UCS expands arts-related initiatives

Students perform in "The Spitfire Grill." A new section of the UCS website will be specifically targeted towards students in the arts looking
for employment and other opportunities.
Students perform in "The Spitfire Grill." A new section of the UCS website will be specifically targeted towards students in the arts looking for employment and other opportunities. Photo by Stephanie Addenbrooke.

Faculty, administrators and students are working to make the Yale Undergraduate Career Services Center a more reliable resource for aspiring artists.

UCS has decided to create a new section of its general website, targeting students interested in pursuing the arts during and after their time at Yale. Yale College Dean of the Arts Susan Cahan said that the new site, which will replace the current “Arts” section, will contain an easily accessible database listing opportunities and guides for students entering arts-related fields. UCS Associate Director Katie Volz, who specializes in arts-related careers and resources, said she has been gathering information for the database from students, faculty and alumni for the past several months. Cahan explained that the new section aims to better serve the needs of arts-oriented students — needs she said are not being fully met by the current website.

“The competitiveness in the arts and the informality with which opportunities are created make this process significantly different for students in the arts than for students in other fields,” Cahan said.

Cahan explained that most of the opportunities students find out about through conversations with faculty members are currently not available in the form of a central database. Theater Studies DUS Dominika Laster said students also share such information with each other by word of mouth, adding she thinks a formal database would be helpful for students.

The online database will formally list opportunities in the arts as well as offer guidance on how students should be preparing for their professional lives as undergraduates. She said the new online guides will recommend on the types of extracurricular activities and summer programs students should pursue in each year of their college careers.

Dancer and choreographer Michael Apuzzo ’06, who is working with Cahan and UCS to develop the database, said that as an undergraduate, he did not receive much formal support from UCS when preparing for a career as a professional performer. Apuzzo added that he hopes the new database will also provide resources on practical topics such as writing resumes and contacting photographers to take professional headshots.
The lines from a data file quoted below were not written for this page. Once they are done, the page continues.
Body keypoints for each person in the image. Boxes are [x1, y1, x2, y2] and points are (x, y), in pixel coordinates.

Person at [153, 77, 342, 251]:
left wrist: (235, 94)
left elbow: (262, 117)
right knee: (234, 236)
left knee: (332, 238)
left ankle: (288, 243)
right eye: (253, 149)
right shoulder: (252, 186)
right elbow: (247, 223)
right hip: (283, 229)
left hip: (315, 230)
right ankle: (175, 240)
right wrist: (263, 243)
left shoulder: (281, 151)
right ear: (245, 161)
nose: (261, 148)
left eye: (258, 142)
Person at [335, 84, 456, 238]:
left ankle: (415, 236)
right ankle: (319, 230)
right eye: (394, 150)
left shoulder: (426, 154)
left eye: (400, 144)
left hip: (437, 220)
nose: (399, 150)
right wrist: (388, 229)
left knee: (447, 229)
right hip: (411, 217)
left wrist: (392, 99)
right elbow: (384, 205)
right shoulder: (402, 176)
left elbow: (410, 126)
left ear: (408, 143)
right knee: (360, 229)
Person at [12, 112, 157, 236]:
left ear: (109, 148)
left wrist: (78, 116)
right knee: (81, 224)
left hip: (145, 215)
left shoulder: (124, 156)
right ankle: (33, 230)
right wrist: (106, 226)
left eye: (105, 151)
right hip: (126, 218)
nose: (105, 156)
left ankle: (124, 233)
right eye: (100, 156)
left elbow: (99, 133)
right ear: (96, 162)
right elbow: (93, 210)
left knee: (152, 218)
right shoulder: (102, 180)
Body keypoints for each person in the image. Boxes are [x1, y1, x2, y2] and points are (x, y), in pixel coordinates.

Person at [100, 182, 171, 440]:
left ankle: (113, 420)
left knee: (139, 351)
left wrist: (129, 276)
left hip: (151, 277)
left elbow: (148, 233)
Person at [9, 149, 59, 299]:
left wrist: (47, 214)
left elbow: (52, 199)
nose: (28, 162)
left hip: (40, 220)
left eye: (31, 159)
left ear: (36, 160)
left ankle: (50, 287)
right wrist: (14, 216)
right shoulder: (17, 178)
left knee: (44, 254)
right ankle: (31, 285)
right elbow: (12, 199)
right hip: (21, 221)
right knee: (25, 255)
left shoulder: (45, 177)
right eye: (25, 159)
Several students and faculty members emphasized that the differences between arts-related disciplines and other fields create unique challenges for constructing an online resource database. Cahan noted that many types of arts internships and careers that students wish to pursue do not exist as formal opportunities and must be created. She explained that if a student wishes to work as a visual artist’s studio assistant over the summer, the student and his or her adviser must personally reach out to artists and ask if they would be interested in having an assistant instead of attending a recruiting event or visiting a company’s website.

Mark Sonnenblick ’12, who writes theater pieces and performs with a rock band, said that because many artists are freelancers in their field, creating work considered successful is different from “getting a job.” He added that it is reasonable to expect UCS to focus on helping students seek positions that are already established.
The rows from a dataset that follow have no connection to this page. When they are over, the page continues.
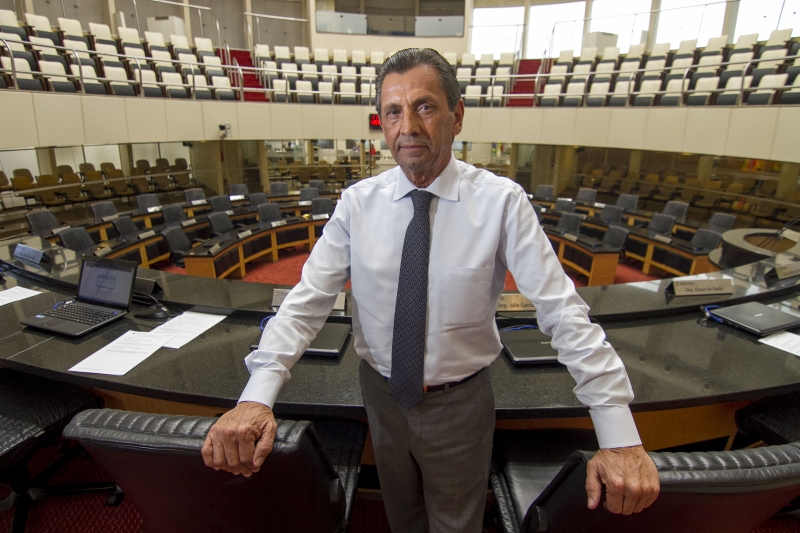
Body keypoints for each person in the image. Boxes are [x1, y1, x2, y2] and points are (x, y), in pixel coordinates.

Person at [202, 48, 660, 532]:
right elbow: (306, 301)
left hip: (460, 403)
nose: (408, 127)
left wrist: (618, 431)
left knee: (456, 524)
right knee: (401, 518)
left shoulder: (501, 202)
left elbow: (562, 311)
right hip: (380, 395)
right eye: (393, 112)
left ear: (456, 115)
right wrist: (257, 394)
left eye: (424, 107)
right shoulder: (358, 204)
“If I wanted to apply for a training program or apprenticeship, I would have gone to [UCS],” he noted. “But you can’t apply to get a show on Broadway.”

Cahan added that another challenge in the process of improving arts career services is staging productions that feature Yale undergraduates performing alongside professionals in the performing arts industry. She explained that working closely with professionals, especially Yale alumni, offers undergraduates a way to build a strong network of contacts, which is particularly important for aspiring artists.

“Shows like ‘My Fair Lady’ and ‘Kiss Me Kate’ — those projects are also career development opportunities that are far more impactful than standard career services,” Cahan noted. “But projects like these require a large amount of logistical planning and technical expertise.”

Four faculty members said that while they support the idea of a permanent online resource database, they believet professors and administrators should inform their students of opportunities in the arts through other means as well. Theater studies professor Deb Margolin said she encourages professors to periodically announce information about such opportunities to their students during class. English professor Fred Strebeigh ’74 said he believes information about opportunities should be categorized based on discipline and sent out as emails to students.

Theater studies and music professor Dan Egan GRD ’84 added that he thinks an online database would not be able to replace the personalized guidance that faculty members offer their students. He said he believes that students are capable of finding opportunities in the arts and applying for them, but may not know which option they should choose.

“Students are responsible for doing the research on these programs,” Egan said. “I am responsible for telling them which program best suits their interests.”

The current Arts section of the UCS website is divided into eight disciplines.